Alle Jahre wieder funkeln 50 000 Lichter um die Wette

„In den USA gibt es Häuser mit viel mehr Lichtern“, erzählt Engl. In Straubing ist seine Dekoration jedoch einzigartig.

Willi Engls Haus erstrahlt ab dem Ersten Advent – Erlös geht an „Freude durch Helfen"

Von Susanne Raith

 

28. November 2015

 

Rund 50 000 Lichter funkeln und leuchten im Hofstettener Weg in Straubing, sobald der Kalender den ersten Advent einläutet. Willi Engl hat sein Haus in ein leuchtendes Zuhause verwandelt. Damit erfreut er nicht nur sich selbst, sondern auch Nachbarn und Besucher, die oft von weit her kommen.
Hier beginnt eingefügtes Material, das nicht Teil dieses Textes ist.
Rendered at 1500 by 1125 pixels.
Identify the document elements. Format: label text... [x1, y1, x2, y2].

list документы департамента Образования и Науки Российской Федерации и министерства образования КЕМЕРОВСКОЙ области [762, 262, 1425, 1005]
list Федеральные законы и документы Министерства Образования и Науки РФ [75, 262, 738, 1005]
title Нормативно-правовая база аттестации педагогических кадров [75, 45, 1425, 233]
In vier großen Kartons bewahrt Engl seine nahezu unzähligen Lichter und kilometerlangen Kabeln auf. Jährlich kommen neue Lämpchen und Meter Kabel hinzu. Seit Anfang September bereitet er sich für den großen Moment vor und hat erst einmal die Halterungen für neue Lichter gebaut. Anfang November hat er mit der Dekoration seines Hauses begonnen. „Meine Leidenschaft ist mit viel Arbeit verbunden. Aber ich mache es immer wieder gerne."
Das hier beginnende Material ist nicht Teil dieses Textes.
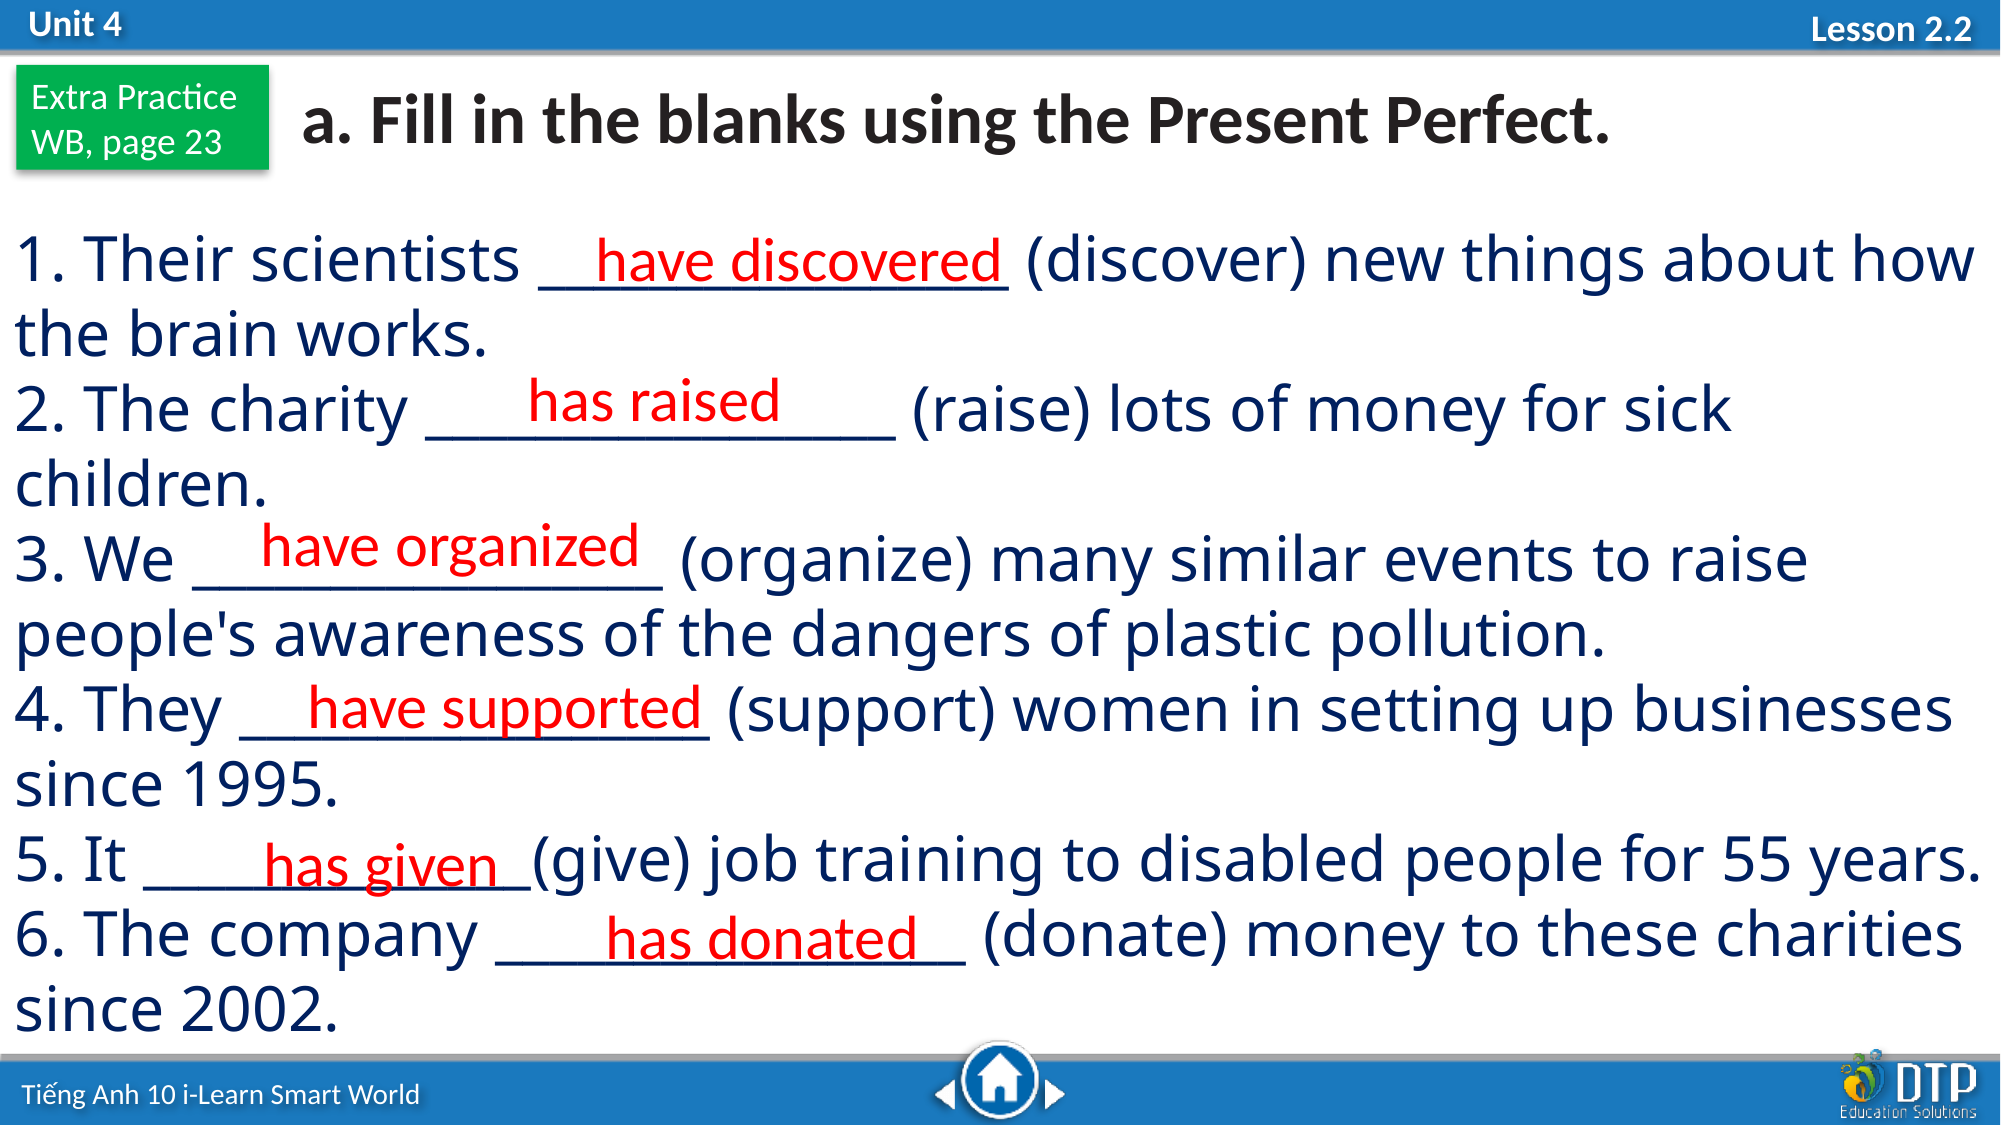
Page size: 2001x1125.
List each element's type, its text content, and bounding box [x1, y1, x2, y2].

text_box have organized [197, 496, 705, 587]
text_box 1. Their scientists _________________ (discover) new things about how the brain works. 2. The charity _________________ (raise) lots of money for sick children. 3. We _________________ (organize) many similar events to raise people's awareness of the dangers of plastic pollution. 4. They _________________ (support) women in setting up businesses since 1995. 5. It ______________(give) job training to disabled people for 55 years. 6. The company _________________ (donate) money to these charities since 2002. [0, 211, 2000, 1051]
text_box Extra Practice WB, page 23 [16, 64, 269, 170]
picture [0, 0, 2001, 1125]
text_box a. Fill in the blanks using the Present Perfect. [286, 64, 1923, 165]
text_box have discovered [546, 211, 1053, 301]
text_box has donated [509, 889, 1016, 980]
text_box has given [127, 816, 635, 907]
text_box have supported [252, 658, 759, 749]
text_box has raised [401, 351, 909, 441]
Seine Beleuchtung ist gigantisch: Sein Anwesen zieren 160 Meter lange Lichterschläuche, 60 Meter lange Lichterketten, mehrere Lichternetze, Lichtbaumkugeln sowie zwei Laserpointer, die mit tausenden Lichtern beflockt sind. Damit beleuchtet Engl nicht nur sein Haus, sondern auch den Hof, den Garten, zwei Schlittengespanne, einen Nikolaus, einen Schneemann und mehrere Geschenkpakete.

 

 

Willi Engl und seine Frau Heidi vor dem liebevoll dekorierten Lichterhaus am Hofstettener Weg. (Fotos: sra)
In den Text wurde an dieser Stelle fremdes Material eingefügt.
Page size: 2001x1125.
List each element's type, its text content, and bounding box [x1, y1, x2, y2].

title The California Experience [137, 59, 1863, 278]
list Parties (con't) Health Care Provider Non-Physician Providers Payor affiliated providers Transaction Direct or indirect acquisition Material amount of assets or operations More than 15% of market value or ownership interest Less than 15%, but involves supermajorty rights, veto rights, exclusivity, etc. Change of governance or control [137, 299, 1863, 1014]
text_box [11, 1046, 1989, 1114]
„Mein Hobby nimmt immer größere Dimensionen an. Schon im Sommer entwickle ich neue Ideen, die ich dann im Winter umsetze", sagt Engl im Gespräch mit idowa, dem Online-Auftritt der Mediengruppe Straubinger Tagblatt/Landshuter Zeitung. Wer im Hofstettener Weg an der Hausnummer 27 vorbeikommt, erhält einen kleinen Hauch Amerika. „Mithalten können wir aber noch lange nicht. In den USA gibt es Häuser mit viel mehr Lichtern." Dort strahlen oft über 500 000 Lichter den Himmel empor.

 

Dennoch zieht sein stattlich grünes, gelbes, rotes und blaues Lichtermeer jährlich Besucher von weit her heran. „Seit 15 Jahren bastle ich an meinem Lichterhaus und immer wieder gestalte ich es anders. Das macht wohl neugierig." Am ersten Advent, Sonntag, 29. November, ist es dann soweit: Dann knipst Willi mit seiner Frau Heidi seine rund 50 000 Lichter an. Sechs Wochen lang, bis Heilige Drei Könige, können Besucher täglich in den Lichterrausch eintauchen. Von Montag bis Freitag leuchtet das Haus von 17 bis 20 Uhr, am Wochenende von 17 bis 21 Uhr.

 

Über die Kosten schweigt Engl und verrät: „In der Weihnachtszeit verspüre ich so viel Freude. Ich brauche nicht noch einen Urlaub." Ihn macht es glücklich, andere mit seinem Märchenhaus zu begeistern. Wenn Besucher anderen eine Freude machen möchten, können sie vor Ort in eine Spendenbox Geld werfen und sich somit an der Tagblatt-Benefizaktion „Freude durch Helfen" beteiligen. „Dadurch möchte auch ich bedürftigen Menschen in unserer Region helfen."